Building almostevery.vercel.app

After trying out several different CT log monitors, I decided to cut my losses and go with the domains I collected from crt.sh and Merklemap. I took the set union of the domains from the two monitors and ended up with a text file of ~500,000 unique domains. I then built a basic Next app inspired by everyuuid.com, and pushed the page to Github here.

Why Almost Every?

With these results, I accepted that public CT log monitors alone are not sufficient to find every "vercel.app". For this reason–and because every.vercel.app is taken–I decided to name my project "almostevery". Note that while these domains are discoverable through public CT logs, I intentionally chose not to check which domains are currently active to respect Vercel's terms of service.

What Next?

Perhaps Vercel should run with this idea and build a feature for users to explore other Vercel apps. This could be a fun feature for the dev community to explore other projects out there that likely wouldn't be discovered otherwise.
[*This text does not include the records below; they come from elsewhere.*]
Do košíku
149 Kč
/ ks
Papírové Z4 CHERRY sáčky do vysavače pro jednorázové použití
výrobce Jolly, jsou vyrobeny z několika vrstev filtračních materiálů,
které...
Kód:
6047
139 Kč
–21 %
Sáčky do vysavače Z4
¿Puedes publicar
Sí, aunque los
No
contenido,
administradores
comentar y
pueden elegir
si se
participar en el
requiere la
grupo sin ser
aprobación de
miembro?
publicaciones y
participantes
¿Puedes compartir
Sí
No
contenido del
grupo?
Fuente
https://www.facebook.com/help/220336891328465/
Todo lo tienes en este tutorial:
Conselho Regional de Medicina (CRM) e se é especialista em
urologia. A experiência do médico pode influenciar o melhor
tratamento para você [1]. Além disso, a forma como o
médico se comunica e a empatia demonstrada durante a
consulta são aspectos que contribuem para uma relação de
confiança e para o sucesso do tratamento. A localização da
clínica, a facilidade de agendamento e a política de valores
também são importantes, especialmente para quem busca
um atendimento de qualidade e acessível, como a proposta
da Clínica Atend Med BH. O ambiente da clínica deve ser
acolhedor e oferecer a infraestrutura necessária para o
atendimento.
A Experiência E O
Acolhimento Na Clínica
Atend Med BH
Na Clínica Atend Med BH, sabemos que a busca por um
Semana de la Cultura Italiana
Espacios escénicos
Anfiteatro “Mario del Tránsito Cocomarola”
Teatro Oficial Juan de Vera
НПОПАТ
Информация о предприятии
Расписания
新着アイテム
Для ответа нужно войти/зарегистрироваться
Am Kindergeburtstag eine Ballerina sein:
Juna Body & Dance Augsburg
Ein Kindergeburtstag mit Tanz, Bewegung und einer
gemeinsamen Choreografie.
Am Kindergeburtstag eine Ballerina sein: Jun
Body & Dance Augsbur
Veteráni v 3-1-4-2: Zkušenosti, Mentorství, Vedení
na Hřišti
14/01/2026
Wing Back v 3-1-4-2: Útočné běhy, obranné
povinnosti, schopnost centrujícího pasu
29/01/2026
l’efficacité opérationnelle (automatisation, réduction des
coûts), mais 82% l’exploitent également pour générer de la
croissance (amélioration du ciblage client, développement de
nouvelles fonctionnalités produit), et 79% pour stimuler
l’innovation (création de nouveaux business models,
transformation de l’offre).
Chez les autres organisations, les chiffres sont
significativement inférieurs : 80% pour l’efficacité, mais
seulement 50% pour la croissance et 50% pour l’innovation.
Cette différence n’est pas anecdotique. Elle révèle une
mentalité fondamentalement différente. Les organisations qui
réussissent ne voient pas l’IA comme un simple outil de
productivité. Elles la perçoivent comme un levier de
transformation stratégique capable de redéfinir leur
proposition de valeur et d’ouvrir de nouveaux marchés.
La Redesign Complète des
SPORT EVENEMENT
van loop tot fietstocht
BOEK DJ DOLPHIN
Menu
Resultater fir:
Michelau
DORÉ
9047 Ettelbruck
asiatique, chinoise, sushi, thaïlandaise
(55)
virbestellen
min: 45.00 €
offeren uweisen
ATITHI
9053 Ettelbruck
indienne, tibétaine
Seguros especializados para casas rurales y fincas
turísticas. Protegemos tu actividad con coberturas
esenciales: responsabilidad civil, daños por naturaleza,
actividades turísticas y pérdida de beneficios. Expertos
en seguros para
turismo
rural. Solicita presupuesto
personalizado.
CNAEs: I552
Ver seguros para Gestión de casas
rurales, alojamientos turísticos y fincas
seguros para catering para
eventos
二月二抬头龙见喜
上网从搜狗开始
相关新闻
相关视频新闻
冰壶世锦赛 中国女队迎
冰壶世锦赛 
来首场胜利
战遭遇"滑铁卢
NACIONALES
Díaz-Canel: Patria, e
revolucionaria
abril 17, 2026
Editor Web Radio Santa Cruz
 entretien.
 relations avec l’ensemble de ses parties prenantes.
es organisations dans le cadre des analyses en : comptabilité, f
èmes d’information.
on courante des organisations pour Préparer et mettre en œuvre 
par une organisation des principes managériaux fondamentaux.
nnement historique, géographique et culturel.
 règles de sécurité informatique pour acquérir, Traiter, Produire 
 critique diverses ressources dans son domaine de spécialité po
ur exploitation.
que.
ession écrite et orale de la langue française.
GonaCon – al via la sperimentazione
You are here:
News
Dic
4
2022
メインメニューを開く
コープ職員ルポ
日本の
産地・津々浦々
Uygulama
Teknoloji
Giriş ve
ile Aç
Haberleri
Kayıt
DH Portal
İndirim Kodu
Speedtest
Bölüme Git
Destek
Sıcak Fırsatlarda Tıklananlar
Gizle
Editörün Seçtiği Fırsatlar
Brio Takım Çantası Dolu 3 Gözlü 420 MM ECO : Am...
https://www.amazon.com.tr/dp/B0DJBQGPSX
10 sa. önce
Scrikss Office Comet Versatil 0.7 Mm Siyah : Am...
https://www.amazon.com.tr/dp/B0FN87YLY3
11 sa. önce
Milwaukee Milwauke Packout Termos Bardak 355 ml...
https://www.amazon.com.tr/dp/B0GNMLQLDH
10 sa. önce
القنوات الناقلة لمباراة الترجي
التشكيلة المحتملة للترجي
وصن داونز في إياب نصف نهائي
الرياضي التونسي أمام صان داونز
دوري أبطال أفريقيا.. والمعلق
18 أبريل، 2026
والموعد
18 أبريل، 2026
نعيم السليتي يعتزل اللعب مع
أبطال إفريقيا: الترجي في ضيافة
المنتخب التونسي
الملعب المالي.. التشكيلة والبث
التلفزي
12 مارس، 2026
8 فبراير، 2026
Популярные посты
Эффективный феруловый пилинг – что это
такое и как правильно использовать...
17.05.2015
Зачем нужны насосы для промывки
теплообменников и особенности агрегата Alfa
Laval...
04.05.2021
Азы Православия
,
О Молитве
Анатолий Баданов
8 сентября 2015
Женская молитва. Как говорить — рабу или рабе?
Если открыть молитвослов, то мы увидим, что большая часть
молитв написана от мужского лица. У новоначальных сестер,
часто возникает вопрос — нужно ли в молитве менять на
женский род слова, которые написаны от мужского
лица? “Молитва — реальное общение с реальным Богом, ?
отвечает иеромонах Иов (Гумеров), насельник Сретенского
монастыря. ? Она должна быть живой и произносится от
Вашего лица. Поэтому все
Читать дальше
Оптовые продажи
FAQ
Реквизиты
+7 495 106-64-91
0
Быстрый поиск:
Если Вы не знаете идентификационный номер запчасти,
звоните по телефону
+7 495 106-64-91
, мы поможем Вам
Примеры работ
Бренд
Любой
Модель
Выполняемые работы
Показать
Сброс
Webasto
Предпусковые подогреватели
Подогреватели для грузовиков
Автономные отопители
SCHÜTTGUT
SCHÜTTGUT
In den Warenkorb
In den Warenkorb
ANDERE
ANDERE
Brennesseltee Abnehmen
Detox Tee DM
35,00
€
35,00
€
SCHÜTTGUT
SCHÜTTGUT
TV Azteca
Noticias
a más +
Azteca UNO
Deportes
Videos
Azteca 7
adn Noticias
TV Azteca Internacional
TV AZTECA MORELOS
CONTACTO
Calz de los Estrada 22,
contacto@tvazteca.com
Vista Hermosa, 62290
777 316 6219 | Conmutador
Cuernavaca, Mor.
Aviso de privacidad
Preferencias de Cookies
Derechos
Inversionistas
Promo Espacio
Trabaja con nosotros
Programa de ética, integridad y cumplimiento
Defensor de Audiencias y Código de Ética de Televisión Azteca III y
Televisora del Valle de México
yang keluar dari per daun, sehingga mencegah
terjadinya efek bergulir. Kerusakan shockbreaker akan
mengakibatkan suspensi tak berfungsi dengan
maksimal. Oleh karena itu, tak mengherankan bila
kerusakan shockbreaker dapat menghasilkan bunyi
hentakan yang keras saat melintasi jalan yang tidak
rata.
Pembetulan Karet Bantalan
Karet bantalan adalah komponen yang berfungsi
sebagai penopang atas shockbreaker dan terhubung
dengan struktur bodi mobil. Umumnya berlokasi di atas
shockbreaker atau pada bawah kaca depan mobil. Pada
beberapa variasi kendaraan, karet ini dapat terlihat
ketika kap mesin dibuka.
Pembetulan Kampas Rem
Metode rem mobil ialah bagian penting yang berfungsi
Regardless, almostevery.vercel.app should serve as a reminder that everytime we use HTTPS for our webpages, we are opting into a system of Certificate Transparency for all our domains and subdomains. While they may not always be easy to find, they are permanently documented and discoverable on the public internet. This transparency ultimately helps make the web more secure by ensuring certificates can be monitored and verified by everyone.